ЦЕЛЬ ЗАДАНИЯ
Допишите следующий фрагмент воспоминаний о гимназических годах, начав сразу после последнего предложения текста.

ТЕКСТ ДЛЯ РАЗБОРА
--------------------------------

Мои "революционные увлечения" продолжались года полтора. Понемногу мальчишеский красный пыл проходил. Никаких восстаний больше не было. Дома отец старался привить мне уважение к закону и законности. В гимназии я продолжал дружить с присмиревшими, правда, "революционерами", но вне школы знакомства были совсем другого характера. Часто бывал в губернаторском доме, занимался с увлечением французским языком, учился танцевать. Постепенно портились отношения с моими приятелями евреями. Дома никто меня против них не настраивал. Наоборот, с самых ранних детских лет внушалось, что все люди равны и ко всем нужно относиться одинаково. Должно быть я, помимо своих детских мыслей, сводившихся к тому, что "евреи устроили революцию", подпал под влияние сплошь юдофобской помещичьей и чиновничьей среды, в которой по преимуществу бывал. В начале третьего класса произошел разрыв. Не помню уже по какому поводу я заметил, что мой приятель Шаргей оскорбляет Россию и русских. Обругал евреев вообще, а на Шаргея перед всем классом пожаловался классному наставнику. Конечно, поступил гадко, но я был искренне обижен за Россию. Шаргея едва не исключили из гимназии. Пришлось мне же просить (причем взвинченные нервы не выдержали и я расплакался), чтобы этого не делали. Кончилось, что все евреи в классе объявили мне бойкот. С большинством отношения быстро восстановились, в старших классах мы уже не вспоминали детской ссоры, но трое из бойкотировавших -- в том числе теперешние комиссары Шаргей и Бройтман, не разговаривали со мной до самого конца гимназии. При всем этом по своим взглядам не только союзником, но и вообще правым я, как и большинство моих товарищей, в гимназические годы не был. Чтобы охарактеризовать наши гимназические настроения, воспользуюсь записями, сделанными в 1922 году.

--------------------------------

ОТОБРАННЫЕ СТРОКИ
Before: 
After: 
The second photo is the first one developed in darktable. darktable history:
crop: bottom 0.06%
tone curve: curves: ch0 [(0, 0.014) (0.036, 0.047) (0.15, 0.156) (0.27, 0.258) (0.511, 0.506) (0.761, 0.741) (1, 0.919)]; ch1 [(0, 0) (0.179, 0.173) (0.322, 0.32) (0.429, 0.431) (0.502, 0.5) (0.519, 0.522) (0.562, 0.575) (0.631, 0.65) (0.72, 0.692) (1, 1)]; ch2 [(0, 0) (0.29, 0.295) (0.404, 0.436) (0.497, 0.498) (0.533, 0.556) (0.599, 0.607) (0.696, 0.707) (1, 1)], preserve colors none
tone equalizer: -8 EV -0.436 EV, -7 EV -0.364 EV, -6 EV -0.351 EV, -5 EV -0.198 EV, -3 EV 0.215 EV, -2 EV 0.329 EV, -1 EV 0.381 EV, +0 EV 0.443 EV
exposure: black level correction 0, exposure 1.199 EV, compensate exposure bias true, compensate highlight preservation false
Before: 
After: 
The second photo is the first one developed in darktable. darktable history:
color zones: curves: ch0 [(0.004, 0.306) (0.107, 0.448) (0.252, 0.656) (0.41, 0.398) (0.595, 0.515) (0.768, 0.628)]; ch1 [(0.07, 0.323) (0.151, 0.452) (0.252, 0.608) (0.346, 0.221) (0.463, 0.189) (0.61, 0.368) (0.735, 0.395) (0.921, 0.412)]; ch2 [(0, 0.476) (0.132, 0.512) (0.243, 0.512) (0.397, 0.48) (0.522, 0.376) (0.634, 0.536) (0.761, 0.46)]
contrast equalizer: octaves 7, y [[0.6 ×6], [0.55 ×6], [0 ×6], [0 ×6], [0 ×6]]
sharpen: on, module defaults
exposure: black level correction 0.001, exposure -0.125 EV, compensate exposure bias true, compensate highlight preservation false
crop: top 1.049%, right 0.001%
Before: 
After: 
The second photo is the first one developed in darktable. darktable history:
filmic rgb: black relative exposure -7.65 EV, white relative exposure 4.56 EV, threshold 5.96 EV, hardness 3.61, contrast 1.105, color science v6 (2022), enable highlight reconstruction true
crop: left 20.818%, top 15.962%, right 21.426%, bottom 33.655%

--------------------------------

РЕЗУЛЬТАТ ЗАДАНИЯ
"Несмотря на очень умеренные взгляды большинства молодежи, официальная государственность вообще была не в чести. Теперь, когда тысячи и десятки тысяч учащихся умерли под трехцветным флагом и с трехцветным шевроном на рукаве, как-то странно вспоминать тогдашнее отношение к национальным цветам. Их отождествляли с "истинно русским духом" и на человека с трехцветным бантиком смотрели с брезгливостью. Некоторые из гимназистов, вернувшихся с московских торжеств 1912 года, попробовали было в торжественных случаях надевать пожалованные им юбилейные медали, но принуждены были отказаться от этого, т. к. товарищи принялись изводить "юбиляров".
Но наряду с большей или меньшей враждебностью к официальной государственности (впрочем, надо сказать, что о республике думали только единицы), росло и крепло другое чувство. Вспоминая свои недавние еще гимназические годы, я все больше и больше убеждаюсь в том, что Государственная Дума была едва ли не важнейшим фактором политического воспитания.
Предыдущее поколение в свои юношеские годы, так же, как и мы, попадало под влияние идеи отрицания "существующего строя". Но в те времена, благодаря отсутствию в стране нормальной политической жизни, отрицанием все дело в большинстве случаев и ограничивалось. За деревьями зачастую не видели леса. За несовершенством форм русской государственной и общественной жизни не видели, да и не могли видеть самой России. Плохо представляли себе интересы родины, отождествляя их с интересами правительства.